● PROBLEM TO SOLVE
For the string "source", count the lines in the records below that contain it. Answer with that number alone.

● DATASET
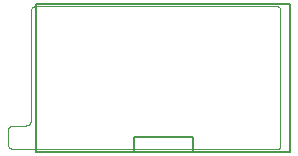
<source format=gbr>
G04 EAGLE Gerber RS-274X export*
G75*
%MOMM*%
%FSLAX34Y34*%
%LPD*%
%INSilkscreen Bottom*%
%IPPOS*%
%AMOC8*
5,1,8,0,0,1.08239X$1,22.5*%
G01*
%ADD10C,0.076200*%
%ADD11C,0.127000*%


D10*
X34675Y142500D02*
X239325Y142500D01*
X239436Y142498D01*
X239546Y142492D01*
X239657Y142483D01*
X239767Y142469D01*
X239876Y142452D01*
X239985Y142431D01*
X240093Y142406D01*
X240200Y142377D01*
X240306Y142345D01*
X240411Y142309D01*
X240514Y142269D01*
X240616Y142226D01*
X240717Y142179D01*
X240816Y142128D01*
X240913Y142075D01*
X241007Y142018D01*
X241100Y141957D01*
X241191Y141894D01*
X241280Y141827D01*
X241366Y141757D01*
X241449Y141684D01*
X241531Y141609D01*
X241609Y141531D01*
X241684Y141449D01*
X241757Y141366D01*
X241827Y141280D01*
X241894Y141191D01*
X241957Y141100D01*
X242018Y141007D01*
X242075Y140913D01*
X242128Y140816D01*
X242179Y140717D01*
X242226Y140616D01*
X242269Y140514D01*
X242309Y140411D01*
X242345Y140306D01*
X242377Y140200D01*
X242406Y140093D01*
X242431Y139985D01*
X242452Y139876D01*
X242469Y139767D01*
X242483Y139657D01*
X242492Y139546D01*
X242498Y139436D01*
X242500Y139325D01*
X242500Y24675D01*
X242498Y24564D01*
X242492Y24454D01*
X242483Y24343D01*
X242469Y24233D01*
X242452Y24124D01*
X242431Y24015D01*
X242406Y23907D01*
X242377Y23800D01*
X242345Y23694D01*
X242309Y23589D01*
X242269Y23486D01*
X242226Y23384D01*
X242179Y23283D01*
X242128Y23184D01*
X242075Y23087D01*
X242018Y22993D01*
X241957Y22900D01*
X241894Y22809D01*
X241827Y22720D01*
X241757Y22634D01*
X241684Y22551D01*
X241609Y22469D01*
X241531Y22391D01*
X241449Y22316D01*
X241366Y22243D01*
X241280Y22173D01*
X241191Y22106D01*
X241100Y22043D01*
X241007Y21982D01*
X240912Y21925D01*
X240816Y21872D01*
X240717Y21821D01*
X240616Y21774D01*
X240514Y21731D01*
X240411Y21691D01*
X240306Y21655D01*
X240200Y21623D01*
X240093Y21594D01*
X239985Y21569D01*
X239876Y21548D01*
X239767Y21531D01*
X239657Y21517D01*
X239546Y21508D01*
X239436Y21502D01*
X239325Y21500D01*
X16500Y21500D01*
X11500Y26500D02*
X11500Y36500D01*
X11502Y36640D01*
X11508Y36780D01*
X11518Y36920D01*
X11531Y37060D01*
X11549Y37199D01*
X11571Y37338D01*
X11596Y37475D01*
X11625Y37613D01*
X11658Y37749D01*
X11695Y37884D01*
X11736Y38018D01*
X11781Y38151D01*
X11829Y38283D01*
X11881Y38413D01*
X11936Y38542D01*
X11995Y38669D01*
X12058Y38795D01*
X12124Y38919D01*
X12193Y39040D01*
X12266Y39160D01*
X12343Y39278D01*
X12422Y39393D01*
X12505Y39507D01*
X12591Y39617D01*
X12680Y39726D01*
X12772Y39832D01*
X12867Y39935D01*
X12964Y40036D01*
X13065Y40133D01*
X13168Y40228D01*
X13274Y40320D01*
X13383Y40409D01*
X13493Y40495D01*
X13607Y40578D01*
X13722Y40657D01*
X13840Y40734D01*
X13960Y40807D01*
X14081Y40876D01*
X14205Y40942D01*
X14331Y41005D01*
X14458Y41064D01*
X14587Y41119D01*
X14717Y41171D01*
X14849Y41219D01*
X14982Y41264D01*
X15116Y41305D01*
X15251Y41342D01*
X15387Y41375D01*
X15525Y41404D01*
X15662Y41429D01*
X15801Y41451D01*
X15940Y41469D01*
X16080Y41482D01*
X16220Y41492D01*
X16360Y41498D01*
X16500Y41500D01*
X26500Y41500D01*
X26640Y41502D01*
X26780Y41508D01*
X26920Y41518D01*
X27060Y41531D01*
X27199Y41549D01*
X27338Y41571D01*
X27475Y41596D01*
X27613Y41625D01*
X27749Y41658D01*
X27884Y41695D01*
X28018Y41736D01*
X28151Y41781D01*
X28283Y41829D01*
X28413Y41881D01*
X28542Y41936D01*
X28669Y41995D01*
X28795Y42058D01*
X28919Y42124D01*
X29040Y42193D01*
X29160Y42266D01*
X29278Y42343D01*
X29393Y42422D01*
X29507Y42505D01*
X29617Y42591D01*
X29726Y42680D01*
X29832Y42772D01*
X29935Y42867D01*
X30036Y42964D01*
X30133Y43065D01*
X30228Y43168D01*
X30320Y43274D01*
X30409Y43383D01*
X30495Y43493D01*
X30578Y43607D01*
X30657Y43722D01*
X30734Y43840D01*
X30807Y43960D01*
X30876Y44081D01*
X30942Y44205D01*
X31005Y44331D01*
X31064Y44458D01*
X31119Y44587D01*
X31171Y44717D01*
X31219Y44849D01*
X31264Y44982D01*
X31305Y45116D01*
X31342Y45251D01*
X31375Y45387D01*
X31404Y45525D01*
X31429Y45662D01*
X31451Y45801D01*
X31469Y45940D01*
X31482Y46080D01*
X31492Y46220D01*
X31498Y46360D01*
X31500Y46500D01*
X31500Y139325D01*
X31502Y139436D01*
X31508Y139546D01*
X31517Y139657D01*
X31531Y139767D01*
X31548Y139876D01*
X31569Y139985D01*
X31594Y140093D01*
X31623Y140200D01*
X31655Y140306D01*
X31691Y140411D01*
X31731Y140514D01*
X31774Y140616D01*
X31821Y140717D01*
X31872Y140816D01*
X31925Y140913D01*
X31982Y141007D01*
X32043Y141100D01*
X32106Y141191D01*
X32173Y141280D01*
X32243Y141366D01*
X32316Y141449D01*
X32391Y141531D01*
X32469Y141609D01*
X32551Y141684D01*
X32634Y141757D01*
X32720Y141827D01*
X32809Y141894D01*
X32900Y141957D01*
X32993Y142018D01*
X33088Y142075D01*
X33184Y142128D01*
X33283Y142179D01*
X33384Y142226D01*
X33486Y142269D01*
X33589Y142309D01*
X33694Y142345D01*
X33800Y142377D01*
X33907Y142406D01*
X34015Y142431D01*
X34124Y142452D01*
X34233Y142469D01*
X34343Y142483D01*
X34454Y142492D01*
X34564Y142498D01*
X34675Y142500D01*
X11500Y26500D02*
X11502Y26360D01*
X11508Y26220D01*
X11518Y26080D01*
X11531Y25940D01*
X11549Y25801D01*
X11571Y25662D01*
X11596Y25525D01*
X11625Y25387D01*
X11658Y25251D01*
X11695Y25116D01*
X11736Y24982D01*
X11781Y24849D01*
X11829Y24717D01*
X11881Y24587D01*
X11936Y24458D01*
X11995Y24331D01*
X12058Y24205D01*
X12124Y24081D01*
X12193Y23960D01*
X12266Y23840D01*
X12343Y23722D01*
X12422Y23607D01*
X12505Y23493D01*
X12591Y23383D01*
X12680Y23274D01*
X12772Y23168D01*
X12867Y23065D01*
X12964Y22964D01*
X13065Y22867D01*
X13168Y22772D01*
X13274Y22680D01*
X13383Y22591D01*
X13493Y22505D01*
X13607Y22422D01*
X13722Y22343D01*
X13840Y22266D01*
X13960Y22193D01*
X14081Y22124D01*
X14205Y22058D01*
X14331Y21995D01*
X14458Y21936D01*
X14587Y21881D01*
X14717Y21829D01*
X14849Y21781D01*
X14982Y21736D01*
X15116Y21695D01*
X15251Y21658D01*
X15387Y21625D01*
X15525Y21596D01*
X15662Y21571D01*
X15801Y21549D01*
X15940Y21531D01*
X16080Y21518D01*
X16220Y21508D01*
X16360Y21502D01*
X16500Y21500D01*
D11*
X251000Y19500D02*
X251000Y144500D01*
X36000Y144500D01*
X36000Y19500D01*
X118500Y19500D01*
X168500Y19500D01*
X251000Y19500D01*
X168500Y19500D02*
X168500Y32000D01*
X118500Y32000D01*
X118500Y19500D01*
M02*

</source>
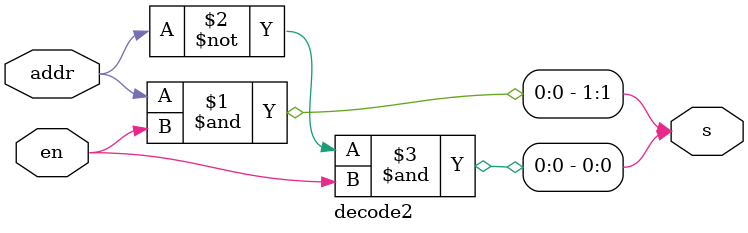
<source format=v>
module decode32(input [4:0] addr,output [31:0] s);
    decode16 h1(addr[3:0],addr[4],s[31:16]);
    decode16 h2(addr[3:0],~addr[4],s[15:0]);
endmodule

module decode16(input [3:0]addr,input en,output [15:0] s);
    and(enable_h1,en,addr[3]);
    and(enable_h2,en,~addr[3]);
    decode8 h1(addr[2:0],enable_h1,s[15:8]);
    decode8 h2(addr[2:0],enable_h2,s[7:0]);
endmodule

module decode8(input [2:0]addr,input en,output [7:0] s);
    and(enable,en,addr[2]);
    decode4 h1(addr[1:0],enable,s[7:4]);
    decode4 h2(addr[1:0],~enable & en,s[3:0]);
endmodule

module decode4(input [1:0]addr,input en,output [3:0] s);
    and(enable,en,addr[1]);
    decode2 h1(addr[0],enable,s[3:2]);
    decode2 h2(addr[0],~enable & en,s[1:0]);
endmodule

module decode2(input addr,input en,output [1:0] s);
    and(s[1],addr,en);
    and(s[0],~addr,en);
endmodule

// en addr[1] finen 
// 0   0       0
// 0   1       0
// 1   0       0
// 1   1       1
</source>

● EXERCISE RESULT
4